Copy out the items below, changing each "locality" to "site description" and keeping every other line as it is. Leave the pictures out.

[Extracted records]
■ ■ ■ ■ ■ ■ ■
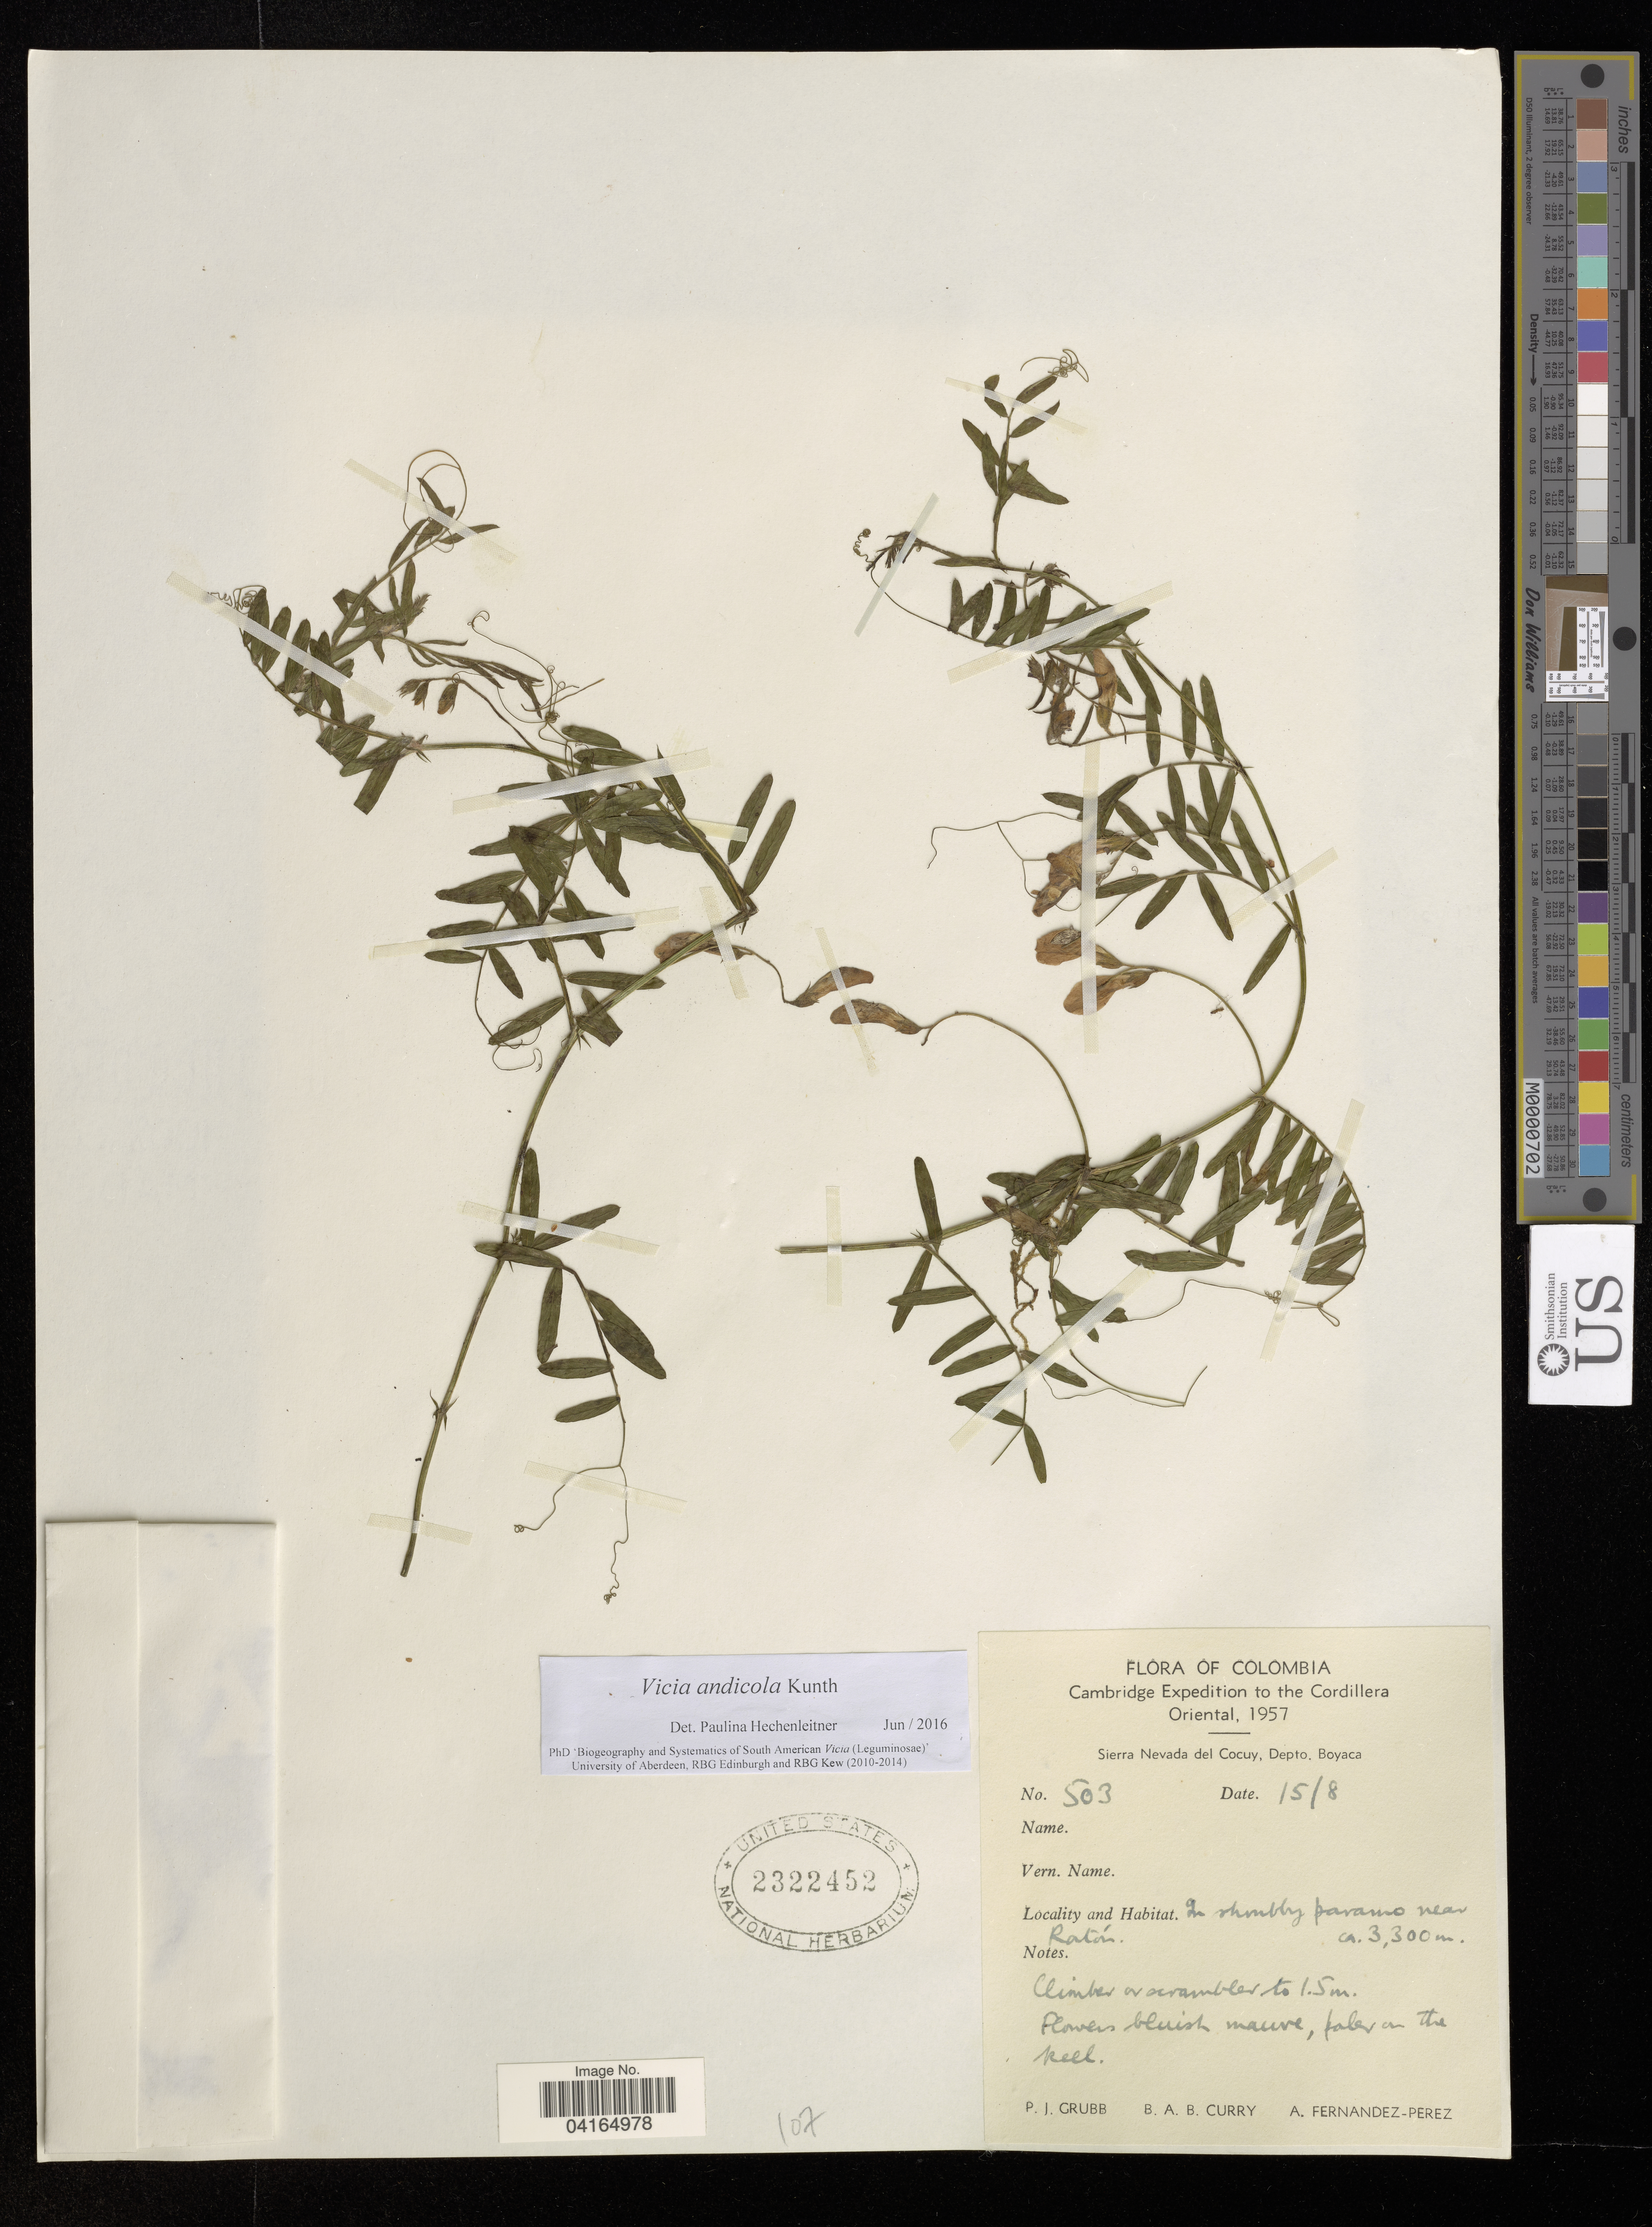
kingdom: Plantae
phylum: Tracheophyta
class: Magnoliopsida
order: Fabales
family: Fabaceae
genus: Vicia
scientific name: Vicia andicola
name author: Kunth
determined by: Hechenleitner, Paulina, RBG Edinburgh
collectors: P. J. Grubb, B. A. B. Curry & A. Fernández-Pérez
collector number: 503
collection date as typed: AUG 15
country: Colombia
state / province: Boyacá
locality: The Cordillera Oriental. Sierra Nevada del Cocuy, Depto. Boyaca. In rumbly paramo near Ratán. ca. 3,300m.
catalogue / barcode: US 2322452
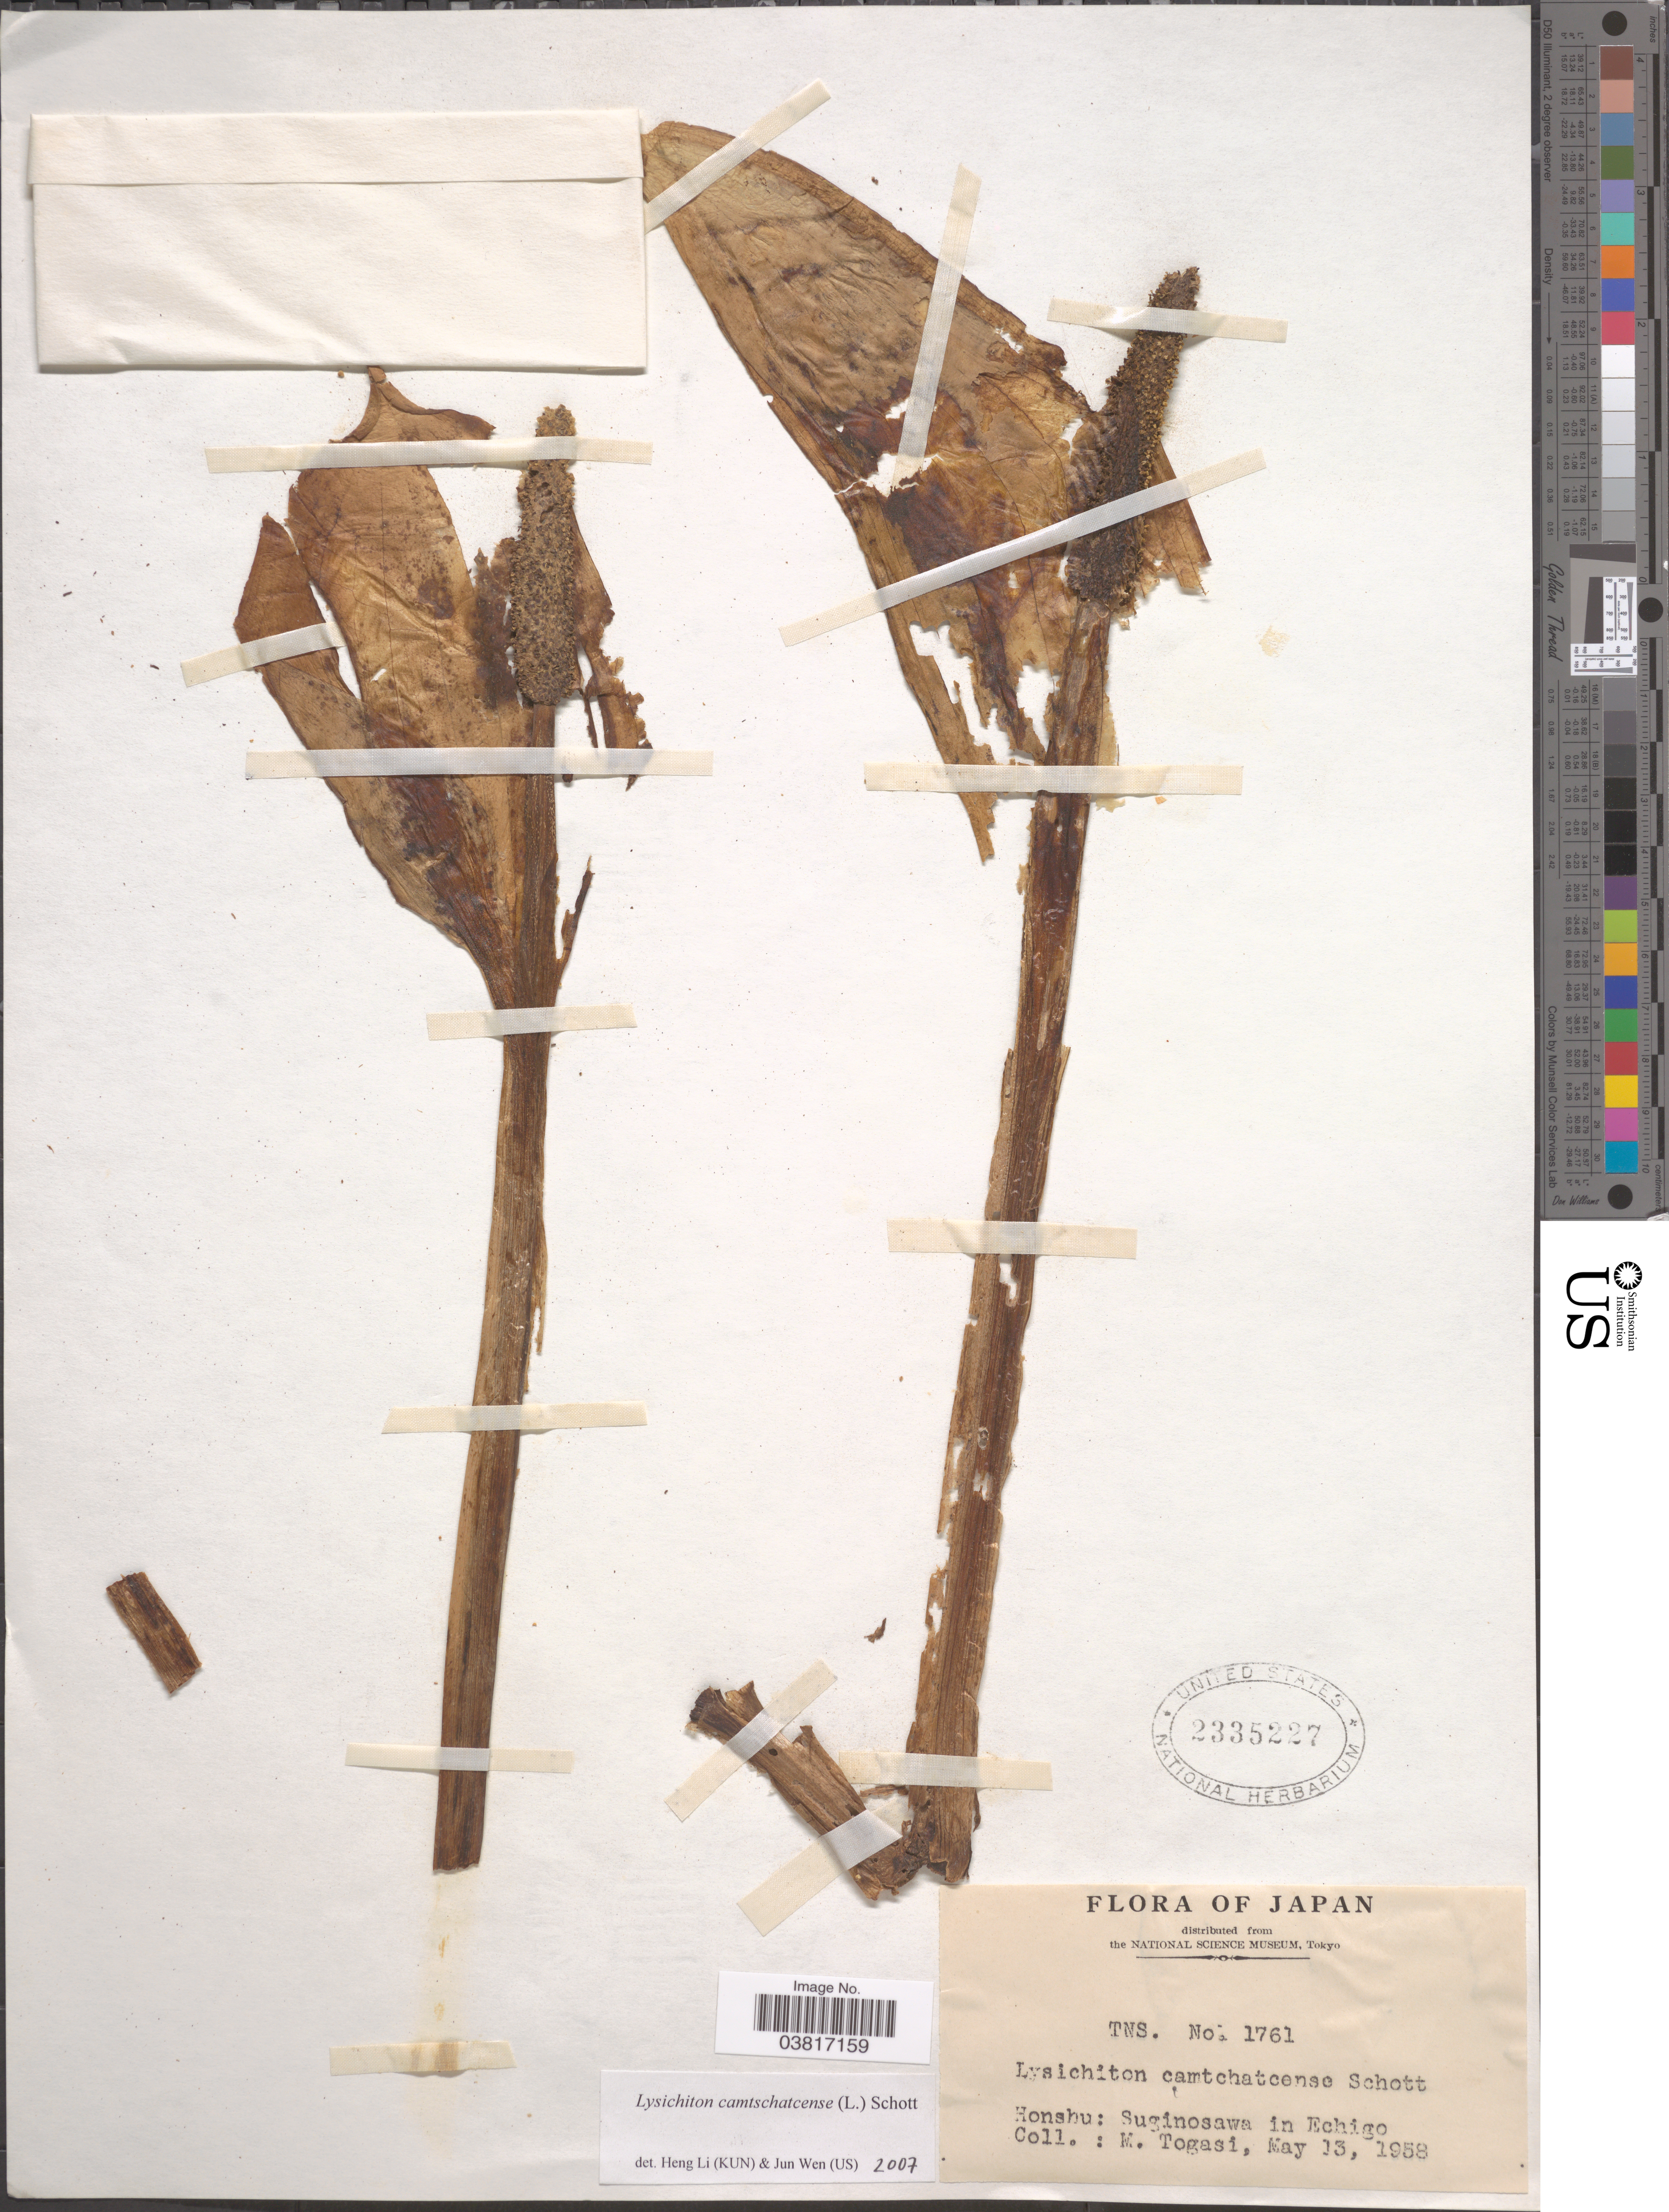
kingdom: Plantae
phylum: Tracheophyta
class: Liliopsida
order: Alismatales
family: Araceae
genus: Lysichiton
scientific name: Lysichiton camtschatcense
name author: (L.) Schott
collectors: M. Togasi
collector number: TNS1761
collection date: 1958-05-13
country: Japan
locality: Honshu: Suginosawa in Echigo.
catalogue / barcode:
■ ■ ■ ■ ■ ■ ■
• _Output for this task_
kingdom: Plantae
phylum: Tracheophyta
class: Magnoliopsida
order: Fabales
family: Fabaceae
genus: Vicia
scientific name: Vicia andicola
name author: Kunth
determined by: Hechenleitner, Paulina, RBG Edinburgh
collectors: P. J. Grubb, B. A. B. Curry & A. Fernández-Pérez
collector number: 503
collection date as typed: AUG 15
country: Colombia
state / province: Boyacá
site description: The Cordillera Oriental. Sierra Nevada del Cocuy, Depto. Boyaca. In rumbly paramo near Ratán. ca. 3,300m.
catalogue / barcode: US 2322452
kingdom: Plantae
phylum: Tracheophyta
class: Liliopsida
order: Alismatales
family: Araceae
genus: Lysichiton
scientific name: Lysichiton camtschatcense
name author: (L.) Schott
collectors: M. Togasi
collector number: TNS1761
collection date: 1958-05-13
country: Japan
site description: Honshu: Suginosawa in Echigo.
catalogue / barcode:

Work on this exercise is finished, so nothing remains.